### QUOTED PASSAGE
On Troy Miller and DJ Target’s ‘Aim High II’,
for example, we trade rhymes with producer Jammer in his studio,
join MC Flow Dan interviewing MC God’s Gift through ganja
fog the back of a Peugeot 205. In a thrilling sequence, incensed
members of Wiley’s Roll Deep– east London’s answer
to So Solid Crew – are marched out of the Victoria Park’s
Respect festival by a ring of coppers. On ‘Conflict’,
Dizzee Rascal battles MC Kano in a pirate radio studio, eventually
spilling out onto the towerblock roof and into a near-fight at
the climax of an unbroken 40-minute shot. The sense of energy,
danger and fun is tangible and intimate.
Grime artists increasingly know that a direct route to their audience
is via DVD, and are eschewing traditional artist album for appearance
of the leading titles. Twenty-eight-year-old Troy Miller’s
MediaGang Inc is one of a number of outfits producing titles. He
began by filming Eski Dance, a rave organised by Wiley, the leading
grime MC, producer and scenester. ‘My girlfriend gave me
a consumer-level DV camera for my birthday,’ Miller say. ‘First
thing I filmed was Eski Dance on night – the next day, everyone
who wasn’t there wanted it on disk. The day after Heartless
Crew’s Slimzee told me Rhythm Division wanted to sell some.’
The DVD format shares a deeper synergy with grime, since it’s
both an exhibitionistic, oral culture – MCs just need a beat
and an audience to showcase their skills – and it’s
a milieu populated by larger than life characters with a substantial
claims to their ‘realness’. Roll Deep Crew’s
MC Riko, who looms throughout Miller’s ‘Aim High II’,
rapped many of his ‘bars’ literally from behind bars
in HMP Brixton. Playing up to the limits of available media, they
want to be seen and heard at a time when the music business remains
shy of investing time and money in grime.

### DATA UNDER STUDY

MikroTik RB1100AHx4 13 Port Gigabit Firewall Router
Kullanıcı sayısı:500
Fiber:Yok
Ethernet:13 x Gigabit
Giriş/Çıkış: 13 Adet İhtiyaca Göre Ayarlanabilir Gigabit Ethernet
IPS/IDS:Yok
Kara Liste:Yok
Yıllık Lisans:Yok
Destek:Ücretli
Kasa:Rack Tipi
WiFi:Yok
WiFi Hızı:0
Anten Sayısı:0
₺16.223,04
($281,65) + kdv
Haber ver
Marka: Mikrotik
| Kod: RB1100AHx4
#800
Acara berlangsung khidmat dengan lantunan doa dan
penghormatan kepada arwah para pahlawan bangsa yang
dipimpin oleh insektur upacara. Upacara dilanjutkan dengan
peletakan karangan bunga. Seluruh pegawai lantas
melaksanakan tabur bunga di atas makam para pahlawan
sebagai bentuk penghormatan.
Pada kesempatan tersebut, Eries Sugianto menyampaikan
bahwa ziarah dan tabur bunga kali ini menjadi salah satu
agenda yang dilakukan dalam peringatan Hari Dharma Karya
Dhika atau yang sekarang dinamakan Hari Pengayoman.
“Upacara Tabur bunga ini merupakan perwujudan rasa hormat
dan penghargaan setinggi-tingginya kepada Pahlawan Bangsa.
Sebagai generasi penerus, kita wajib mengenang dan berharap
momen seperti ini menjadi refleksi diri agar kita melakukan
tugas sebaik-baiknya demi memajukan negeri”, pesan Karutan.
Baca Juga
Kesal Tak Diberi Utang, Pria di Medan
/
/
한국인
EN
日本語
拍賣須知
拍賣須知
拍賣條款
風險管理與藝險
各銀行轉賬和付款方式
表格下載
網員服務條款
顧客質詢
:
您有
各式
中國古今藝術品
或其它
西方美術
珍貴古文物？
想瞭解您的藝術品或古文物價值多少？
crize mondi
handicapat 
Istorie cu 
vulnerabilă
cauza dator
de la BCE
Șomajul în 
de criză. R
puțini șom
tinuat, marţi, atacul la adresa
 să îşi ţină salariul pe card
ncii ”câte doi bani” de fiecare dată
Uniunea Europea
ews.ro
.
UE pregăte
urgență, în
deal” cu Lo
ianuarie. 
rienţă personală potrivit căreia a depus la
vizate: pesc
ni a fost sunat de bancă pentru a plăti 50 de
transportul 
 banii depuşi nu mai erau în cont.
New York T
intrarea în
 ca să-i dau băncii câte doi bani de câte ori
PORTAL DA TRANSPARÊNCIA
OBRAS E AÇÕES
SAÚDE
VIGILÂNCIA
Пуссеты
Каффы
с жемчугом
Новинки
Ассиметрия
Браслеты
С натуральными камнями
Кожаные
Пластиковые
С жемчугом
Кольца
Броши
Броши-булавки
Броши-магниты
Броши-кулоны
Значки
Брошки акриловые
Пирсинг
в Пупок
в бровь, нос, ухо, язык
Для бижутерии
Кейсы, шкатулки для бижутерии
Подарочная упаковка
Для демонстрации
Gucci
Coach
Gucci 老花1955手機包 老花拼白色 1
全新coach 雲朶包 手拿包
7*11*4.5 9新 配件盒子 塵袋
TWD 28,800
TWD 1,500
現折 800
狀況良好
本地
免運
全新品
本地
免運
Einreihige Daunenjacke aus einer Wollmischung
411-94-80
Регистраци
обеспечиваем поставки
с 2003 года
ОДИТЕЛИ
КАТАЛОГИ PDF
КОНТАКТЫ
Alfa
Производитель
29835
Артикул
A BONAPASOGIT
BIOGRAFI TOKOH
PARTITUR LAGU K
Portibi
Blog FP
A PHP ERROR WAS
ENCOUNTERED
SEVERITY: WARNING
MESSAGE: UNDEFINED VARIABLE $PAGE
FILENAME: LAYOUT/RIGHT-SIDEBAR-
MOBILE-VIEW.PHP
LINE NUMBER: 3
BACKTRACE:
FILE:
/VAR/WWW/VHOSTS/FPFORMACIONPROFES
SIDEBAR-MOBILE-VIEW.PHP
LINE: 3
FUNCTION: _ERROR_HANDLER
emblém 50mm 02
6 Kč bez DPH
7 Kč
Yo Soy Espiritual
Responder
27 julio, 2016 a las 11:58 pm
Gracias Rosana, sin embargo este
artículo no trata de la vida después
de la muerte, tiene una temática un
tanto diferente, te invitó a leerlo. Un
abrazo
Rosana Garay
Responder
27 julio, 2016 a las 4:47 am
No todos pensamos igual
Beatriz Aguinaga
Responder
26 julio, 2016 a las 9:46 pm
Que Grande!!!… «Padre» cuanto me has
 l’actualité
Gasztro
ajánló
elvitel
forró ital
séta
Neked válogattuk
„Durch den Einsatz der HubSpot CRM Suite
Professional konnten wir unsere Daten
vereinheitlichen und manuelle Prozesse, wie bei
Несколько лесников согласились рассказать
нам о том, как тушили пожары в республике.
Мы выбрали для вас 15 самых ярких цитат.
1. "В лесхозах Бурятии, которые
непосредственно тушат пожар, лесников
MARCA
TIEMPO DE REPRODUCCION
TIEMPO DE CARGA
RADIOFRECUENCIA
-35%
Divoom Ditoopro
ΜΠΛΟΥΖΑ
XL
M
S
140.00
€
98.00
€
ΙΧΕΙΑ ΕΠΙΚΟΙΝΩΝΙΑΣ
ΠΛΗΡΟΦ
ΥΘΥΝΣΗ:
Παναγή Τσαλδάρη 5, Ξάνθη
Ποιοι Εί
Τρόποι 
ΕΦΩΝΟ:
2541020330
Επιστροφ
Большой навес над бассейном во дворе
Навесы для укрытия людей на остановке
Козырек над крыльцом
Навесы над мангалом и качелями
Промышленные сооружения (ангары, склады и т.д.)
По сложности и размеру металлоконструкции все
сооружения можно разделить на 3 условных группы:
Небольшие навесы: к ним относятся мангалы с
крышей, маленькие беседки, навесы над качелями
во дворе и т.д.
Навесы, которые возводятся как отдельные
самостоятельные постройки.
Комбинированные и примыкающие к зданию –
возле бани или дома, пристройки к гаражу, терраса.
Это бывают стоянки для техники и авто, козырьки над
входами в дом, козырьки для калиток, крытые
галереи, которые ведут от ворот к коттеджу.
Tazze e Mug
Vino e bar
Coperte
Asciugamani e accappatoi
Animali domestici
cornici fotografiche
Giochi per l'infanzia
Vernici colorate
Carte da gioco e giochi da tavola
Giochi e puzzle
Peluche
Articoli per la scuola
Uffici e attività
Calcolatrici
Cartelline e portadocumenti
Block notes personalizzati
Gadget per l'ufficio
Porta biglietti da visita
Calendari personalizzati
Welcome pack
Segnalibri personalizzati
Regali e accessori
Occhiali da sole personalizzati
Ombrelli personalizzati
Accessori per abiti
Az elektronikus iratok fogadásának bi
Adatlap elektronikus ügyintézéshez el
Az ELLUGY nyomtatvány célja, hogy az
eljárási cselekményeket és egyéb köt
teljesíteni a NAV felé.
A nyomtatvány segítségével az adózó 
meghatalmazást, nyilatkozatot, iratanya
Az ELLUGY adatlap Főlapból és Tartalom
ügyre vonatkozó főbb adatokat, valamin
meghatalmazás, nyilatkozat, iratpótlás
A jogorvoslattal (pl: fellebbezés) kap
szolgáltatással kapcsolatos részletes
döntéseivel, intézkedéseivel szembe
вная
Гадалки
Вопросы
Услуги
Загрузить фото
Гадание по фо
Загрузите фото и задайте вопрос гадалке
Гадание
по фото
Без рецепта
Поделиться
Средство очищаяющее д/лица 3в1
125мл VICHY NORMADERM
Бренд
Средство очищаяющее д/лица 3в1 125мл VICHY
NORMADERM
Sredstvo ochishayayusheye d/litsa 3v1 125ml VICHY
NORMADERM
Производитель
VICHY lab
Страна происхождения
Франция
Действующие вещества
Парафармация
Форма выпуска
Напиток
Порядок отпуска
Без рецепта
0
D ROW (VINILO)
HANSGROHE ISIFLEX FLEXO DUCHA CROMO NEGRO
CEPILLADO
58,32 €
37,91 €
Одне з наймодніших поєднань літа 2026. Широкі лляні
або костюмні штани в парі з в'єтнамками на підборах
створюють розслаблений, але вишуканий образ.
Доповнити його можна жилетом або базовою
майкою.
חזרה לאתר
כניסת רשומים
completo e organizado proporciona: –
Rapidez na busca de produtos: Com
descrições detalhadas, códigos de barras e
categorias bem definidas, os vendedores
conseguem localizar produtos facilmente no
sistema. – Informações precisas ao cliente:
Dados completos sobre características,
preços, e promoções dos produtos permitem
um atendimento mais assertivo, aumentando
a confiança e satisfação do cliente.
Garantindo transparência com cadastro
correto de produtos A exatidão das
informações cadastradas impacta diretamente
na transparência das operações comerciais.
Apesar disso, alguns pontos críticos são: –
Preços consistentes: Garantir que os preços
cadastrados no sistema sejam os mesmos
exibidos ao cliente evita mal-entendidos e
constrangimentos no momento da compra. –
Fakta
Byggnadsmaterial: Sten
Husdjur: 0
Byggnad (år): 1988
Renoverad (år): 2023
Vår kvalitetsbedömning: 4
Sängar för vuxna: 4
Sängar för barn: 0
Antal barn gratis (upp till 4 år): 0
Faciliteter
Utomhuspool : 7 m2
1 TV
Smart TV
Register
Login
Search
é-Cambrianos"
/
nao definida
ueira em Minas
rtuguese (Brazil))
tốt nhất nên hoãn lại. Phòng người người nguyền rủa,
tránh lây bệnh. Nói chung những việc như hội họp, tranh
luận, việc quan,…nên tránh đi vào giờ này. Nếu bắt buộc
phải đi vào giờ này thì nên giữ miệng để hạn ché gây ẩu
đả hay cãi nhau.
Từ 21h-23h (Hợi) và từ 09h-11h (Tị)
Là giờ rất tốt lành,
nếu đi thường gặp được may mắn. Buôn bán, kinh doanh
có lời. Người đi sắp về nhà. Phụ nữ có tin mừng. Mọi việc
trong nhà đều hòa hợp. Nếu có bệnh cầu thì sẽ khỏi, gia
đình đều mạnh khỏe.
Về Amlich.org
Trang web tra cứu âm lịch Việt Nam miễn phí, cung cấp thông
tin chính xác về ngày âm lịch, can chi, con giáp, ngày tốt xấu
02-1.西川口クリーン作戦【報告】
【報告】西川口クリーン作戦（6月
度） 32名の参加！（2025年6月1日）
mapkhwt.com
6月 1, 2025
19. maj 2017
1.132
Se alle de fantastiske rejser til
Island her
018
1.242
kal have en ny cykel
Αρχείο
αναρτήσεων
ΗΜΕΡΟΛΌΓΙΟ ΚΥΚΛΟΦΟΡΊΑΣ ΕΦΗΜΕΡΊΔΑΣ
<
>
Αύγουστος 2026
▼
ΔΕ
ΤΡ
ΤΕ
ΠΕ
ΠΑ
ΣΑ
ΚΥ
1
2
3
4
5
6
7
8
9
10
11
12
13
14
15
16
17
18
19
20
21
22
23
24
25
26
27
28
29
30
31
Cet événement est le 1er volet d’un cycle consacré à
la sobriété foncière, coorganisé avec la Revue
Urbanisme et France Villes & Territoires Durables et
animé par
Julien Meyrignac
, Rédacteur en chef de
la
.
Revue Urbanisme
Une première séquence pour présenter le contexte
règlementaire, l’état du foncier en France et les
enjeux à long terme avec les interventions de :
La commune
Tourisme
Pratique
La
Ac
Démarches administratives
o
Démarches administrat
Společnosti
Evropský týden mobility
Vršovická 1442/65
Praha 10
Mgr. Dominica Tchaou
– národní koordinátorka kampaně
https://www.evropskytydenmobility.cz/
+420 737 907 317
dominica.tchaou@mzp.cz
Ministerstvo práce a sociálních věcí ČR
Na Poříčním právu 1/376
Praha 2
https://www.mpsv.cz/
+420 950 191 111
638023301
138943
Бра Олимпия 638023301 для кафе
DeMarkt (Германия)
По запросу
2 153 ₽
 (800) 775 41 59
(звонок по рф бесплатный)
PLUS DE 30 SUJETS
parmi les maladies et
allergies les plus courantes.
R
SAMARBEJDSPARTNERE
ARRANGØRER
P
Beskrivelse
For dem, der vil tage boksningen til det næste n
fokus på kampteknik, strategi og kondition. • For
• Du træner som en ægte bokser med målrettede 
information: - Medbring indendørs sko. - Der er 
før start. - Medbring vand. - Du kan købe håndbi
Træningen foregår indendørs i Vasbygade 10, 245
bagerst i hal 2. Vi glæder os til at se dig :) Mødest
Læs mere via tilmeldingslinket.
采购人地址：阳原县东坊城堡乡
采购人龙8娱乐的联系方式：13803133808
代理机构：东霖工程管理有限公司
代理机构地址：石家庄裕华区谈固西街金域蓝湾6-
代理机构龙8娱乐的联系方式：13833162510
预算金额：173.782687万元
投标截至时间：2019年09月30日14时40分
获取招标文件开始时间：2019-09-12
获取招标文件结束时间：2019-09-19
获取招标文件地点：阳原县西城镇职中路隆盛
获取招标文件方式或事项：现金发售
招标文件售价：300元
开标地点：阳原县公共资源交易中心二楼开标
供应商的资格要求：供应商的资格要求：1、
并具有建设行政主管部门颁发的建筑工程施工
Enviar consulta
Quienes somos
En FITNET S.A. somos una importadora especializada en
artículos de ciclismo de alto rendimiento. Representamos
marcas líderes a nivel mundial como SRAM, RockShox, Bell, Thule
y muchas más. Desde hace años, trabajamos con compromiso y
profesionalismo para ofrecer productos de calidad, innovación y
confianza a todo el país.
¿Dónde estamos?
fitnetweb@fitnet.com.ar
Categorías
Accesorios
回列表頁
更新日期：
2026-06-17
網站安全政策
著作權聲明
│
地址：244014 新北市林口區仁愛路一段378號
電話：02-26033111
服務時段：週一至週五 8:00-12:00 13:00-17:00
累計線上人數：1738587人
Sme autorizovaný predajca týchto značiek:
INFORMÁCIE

### JOB ITEM
Continue the passage about grime DVDs from its last sentence.

### YOUR RESPONSE
Their appeal at a time when returns on traditional music-only
LPs are falling is clear. Cheap-to-film and cheap-to-reproduce
DVDs eclipse LPs since they show how an MC sounds, what he looks
like and, in the era of reality TV, where he lives, what car he
drives and how his mates skin up. They also provide sociological
insights into Grime’s inventive language, where ‘jawside’ describes
excellence, colleagues are ‘brehs’, where people no
longer rap but ‘merk’ , and everything un-grimy is ‘nekkle’,
no less. But that’s perhaps less interesting to fans than
identifying Tinchy Stryder from Crazy Titch, Danae’o from
Kano, or Dogzilla from Flirta D, the scene’s proliferating
dramatis personae of pin-ups.
As its name suggests, grime fetishes street-level life, anti-glitz
localism and the notion that anyone with a clever line in rhyming
skills can be the next Dizzee Rascal. DVDs are one way of breaking
down artificial barriers between artist and audience.
The same idea comes powerfully alive on Channel U, Sky TV’s
urban music-oriented channel that is increasingly eating into MTV’s
audiences share with an agenda to showcase the best, but also the
realest of ‘UK tings’. Alongside the regular diet of
clips from the US commercial rap machine, a proportion of U’s
programming features videos of Grime DVD-like quality, and lower,
a glimpse into a kind ‘Urban Idol’ underbelly of aspirant
MCs who shoot their own videos in stairwells, youth clubs and bedrooms.
A unique paradigm of two-way TV in that its viewers are substantially
the same as the people on the other side of the screen, new ‘street
media’ channels like U realise the notion anyone with a half-decent
flow and a grasp of video production can showcase their skills
on the box. ‘It’s just like talking to a mate about
music rather than to you dad,’ says MC Ace, one of U’s
presenters. ‘People don’t want to be told what they
should like by some big record company – they want to decide
for themselves.’ The same definitely can’t be said
of ailing institutions like Top Of the Pops.
Music’s future, for now, looks shaky, amateur and handheld.
It looks grimy, but sounds all the better for all.